ZU BEANTWORTENDE FRAGEN =>
A) Schreiben Sie aus dem Artikel über den Drogenkonsum in Berlin den Abschnitt ab, der bei „Erst kürzlich sorgte“ beginnt und bei „in Berlin tätig.“ endet.
B) Seit wie vielen Jahren ist Malte Dau laut dem Artikel über den Drogenkonsum in Berlin als Streetworker in Berlin tätig?
C) Führen Sie den Artikel über den Drogenkonsum in Berlin im Anschluss an seinen letzten Satz fort.

ÜBUNGSTEXT =>
Drogenkonsum nimmt in der Hauptstadt zu – auch bei harten Drogen

Erst kürzlich sorgte die Vorstellung der Pläne für eine bundesweite Cannabislegalisierung durch die Ampelregierung für Schlagzeilen. Doch wie sieht die Situationen bei den „harten Drogen“ in der Hauptstadt aus? Eine Regierungsantwort auf eine AfD-Anfrage gibt hier einen Einblick.
Titelbild
Tütchen mit KokainpulverFoto: iStock
Von 24. April 2023

Berlin hat in Bezug auf den Drogenkonsum einen traurigen Ruf. Von allen Bundesländern sterben hier Jahr für Jahr bezogen auf die Einwohnerzahl die meisten Menschen an Drogen. Dies zeigt sich auch im öffentlichen Raum. Immer häufiger sind Menschen zu sehen, die intravenös Drogen wie Heroin oder Kokain konsumieren.

„Der Konsum von harten Drogen ist auf jeden Fall sichtbarer geworden“, sagt Malte Dau von der Suchthilfe-Organisation „Fixpunkt“ gegenüber dem „rbb“. Er sei seit 20 Jahren als Streetworker in Berlin tätig.

In Berlin-Neukölln sei man „seit Jahren tätig, um den in den letzten Jahren gestiegenen Konsum im öffentlichen Raum mit all seinen negativen Folgen und Begleiterscheinungen zu verringern“, heißt es vom dortigen Bezirksamt gegenüber dem „rbb“.

Spritzen auf Spielplätzen und in Parks

Doch wie ist die Situation in der gesamten Stadt? Wie wirkt sich der zunehmende Drogenkonsum in der fast 4-Millionen-Metropole auf Parkflächen und Spielplätze aus?

Dies wollte die AfD-Fraktion im Berliner Abgeordnetenhaus über eine Anfrage an den Berliner Senat wissen.

EXTRAHIERTES MATERIAL =>
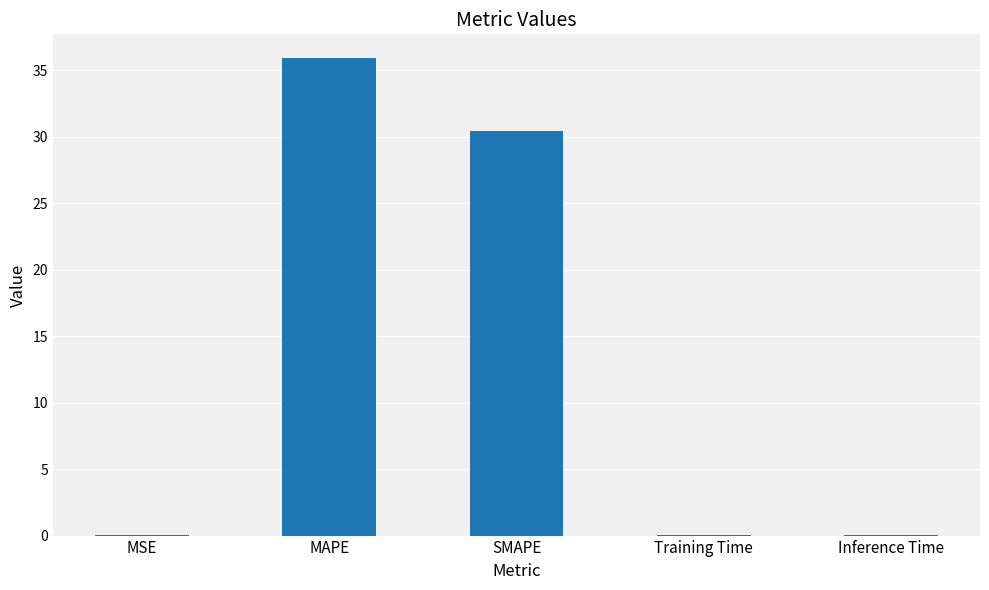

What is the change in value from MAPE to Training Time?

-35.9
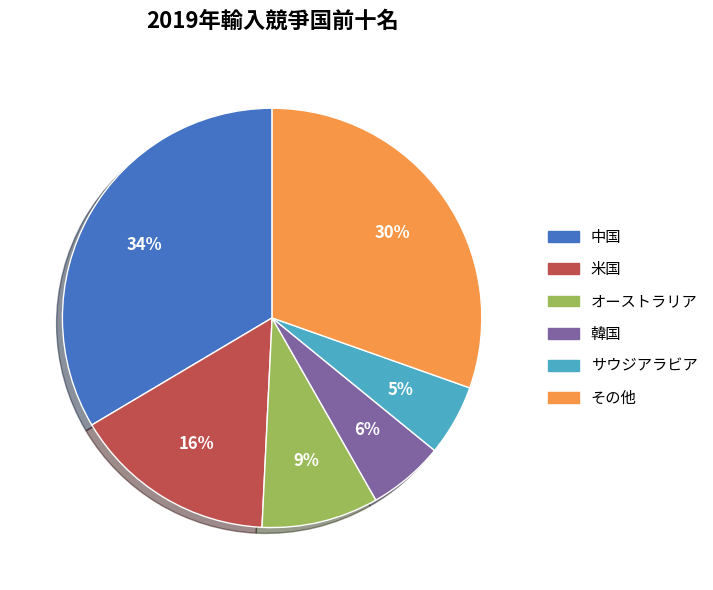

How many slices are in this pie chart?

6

--

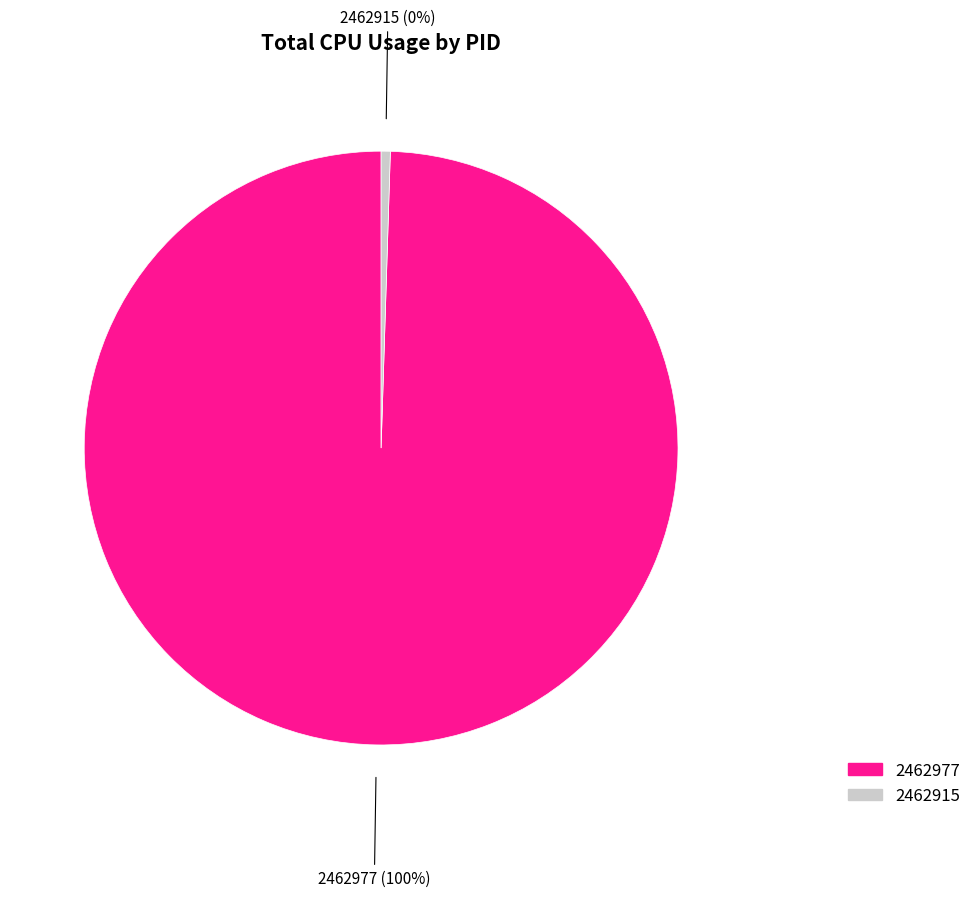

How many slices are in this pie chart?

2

ANTWORTEN NACH NUMMER =>
A)
Erst kürzlich sorgte die Vorstellung der Pläne für eine bundesweite Cannabislegalisierung durch die Ampelregierung für Schlagzeilen. Doch wie sieht die Situationen bei den „harten Drogen“ in der Hauptstadt aus? Eine Regierungsantwort auf eine AfD-Anfrage gibt hier einen Einblick.
Titelbild
Tütchen mit KokainpulverFoto: iStock
Von 24. April 2023

Berlin hat in Bezug auf den Drogenkonsum einen traurigen Ruf. Von allen Bundesländern sterben hier Jahr für Jahr bezogen auf die Einwohnerzahl die meisten Menschen an Drogen. Dies zeigt sich auch im öffentlichen Raum. Immer häufiger sind Menschen zu sehen, die intravenös Drogen wie Heroin oder Kokain konsumieren.

„Der Konsum von harten Drogen ist auf jeden Fall sichtbarer geworden“, sagt Malte Dau von der Suchthilfe-Organisation „Fixpunkt“ gegenüber dem „rbb“. Er sei seit 20 Jahren als Streetworker in Berlin tätig.

B) Seit 20 Jahren.

C)
Dabei stellte sich über die Regierungsantwort heraus, dass sich in nahezu allen Bezirken Drogenkonsumutensilien in den Parks und auf Spielplätzen finden. Einzig die Menge ist von Bezirk zu Bezirk unterschiedlich. Dabei geht es oftmals um Löffel, Folien, Spritzen oder Kanülen. Aber auch Drogen selbst werden sichergestellt.

Heroinspritzen füllen einen Eimer. Foto: John Moore/Getty Images

Drogenfunde an verschiedenen Orten

Besonders ernst sieht es im Bezirk Mitte aus: Hier wurden zwischen 2019 und 2023 an zehn verschiedenen Orten nicht nur Drogenkonsumutensilien, sondern auch Drogen selbst gefunden. Im Allgemeinen sei es dabei um Heroin gegangen.

Aus dem Bezirk Neukölln heißt es, dass „Tatsächliche Drogenfunde äußerst selten passieren“. Allerdings liegt der letzte Fall erst einen Monat zurück. Damals fand man auf einem Spielplatz Drogen.

Die Fundorte von Spritzen und Zubehör hingegen sind zahlreicher und konzentrieren sich entlang der S- und U-Bahnlinien und auch auf nahe gelegenen Spielplätzen und Grünanlagen des Bezirkes. Vermehrte Funde von Utensilien sind seit 2019 an fünf Spielplätzen und Grünanlagen aufgetreten.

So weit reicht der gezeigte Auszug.